We just made the decision yesterday to go with another FWD. We considered the AWD but for the $4000 extra plus cost, lower fuel economy, and other factors, we just figured we didn’t need it for those few times in Minnesota that would be a problem. If the weather is bad we’ll just stay home or get a motel. The fall back would be to spend a couple thou extra for winter tires but I’ve never needed to do that before. I don’t dispute the value at all when you need it, it was just a business decision.

MiNH & D’gosa
It’s my opinion and I’ll stand by it.

If having AWD makes drivers overconfident, and IMO it often does, then it is bad for the driver and the people that have to share the road with them.

For many years I lived and drove in the Berkshire foothills and for a time made frequent forays to Canada. I know what snow is in most of its forms; deep, slushy, icy, packed, dry, etc. In that time I passed many an AWD off the side of the road or got stuck behind them, all four wheels spinning away. My conclusion: bad judgment and poor preparation. Have there been situations when AWD would have been a benefit to me, sure, but they were few and always my fault for getting into them. And, yes I’ve gotten stuck in a blizzard far from home and pushed through by following, slowly, in the tracks of a convoy of semis, all without AWD. If I lived at the end of an unpaved mountain road I would probably have AWD, but I don’t, and most people panting for AWD don’t either. I apply the same rational to dry road and emergency handling. If you are pushing your car to a limit where AWD will save you then you have pushed the limit too far in the first place. My observation over the years has been that regardless of FWD, RWD or AWD most people have no idea how their cars handle at the limits and even fewer know what to do if they get there.

You certainly are entitled to your opinion is that having bigger snow warrants AWD for all the folks living around the Great Lakes.

The best defense against snow? DRIVE SLOW. Let the others pass you.
Words of a mature adult. My parents would be proud. Ha!

Useeconobox2used BMW…brings up a good point, unintended. I can drive much slower in hilly areas in awd and not worry about having to conserve momentum to make a hill. Fwd cars often have to exceed safe speeds just to make hills…slow and safe is better done with awd.

A high powered car brings out the idiots…an awd car in snow often does too. Soooo, the conclusion is to drive Smart Cars to keep everyone safe ? The ability to accelerate prodently is a safety factor in the dry…it is equally so in snow. If that ability is miss used., it’s no more a reason to discount an awd as an unsafe car then the person who drives a v6 Camry instead of a Yugo.

For severe conditions, I can see the advantages of awd for handling. However… Lamborghini and Bugatti use awd largely because it’s hard to put down that much power in a rwd car without wheelspin.
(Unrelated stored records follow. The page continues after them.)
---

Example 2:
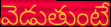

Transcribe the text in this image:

వెడుతుంటే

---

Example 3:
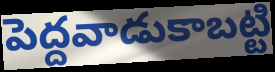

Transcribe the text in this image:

పెద్దవాడుకాబట్టి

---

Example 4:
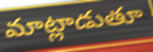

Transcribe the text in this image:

మాట్లాడుతూ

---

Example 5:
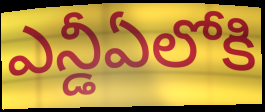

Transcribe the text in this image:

ఎన్డీఏలోకిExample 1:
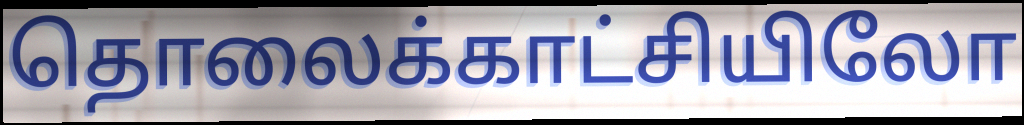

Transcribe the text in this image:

தொலைக்காட்சியிலோ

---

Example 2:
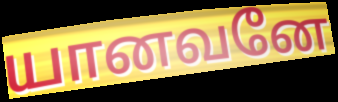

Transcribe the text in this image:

யானவனே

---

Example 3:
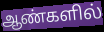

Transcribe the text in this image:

ஆண்களில்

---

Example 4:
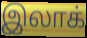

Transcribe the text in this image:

இலாக்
Neither makes a car suitable for winter driving and they come with tires that must be challenging on wet roads. Lamborghini, long a rwd proponent, made a special Gallardo a while ago for people handling purists who considered awd inferior. Drivers who would have otherwise bought a rwd Ferrari. Ferrari has historically avoided awd as unnecessary and damaging to handling, though they recently engineered an oddball part-time awd system for the FF. Still not for winter driving, though it would be better for it than any other Ferrari.

Isn’t the question being asked this:

Is the traction difference between All Season tires and Winter tires GREATER than the difference between 2WD and 4WD?

When stated like this, I think it is obvious what the answer is.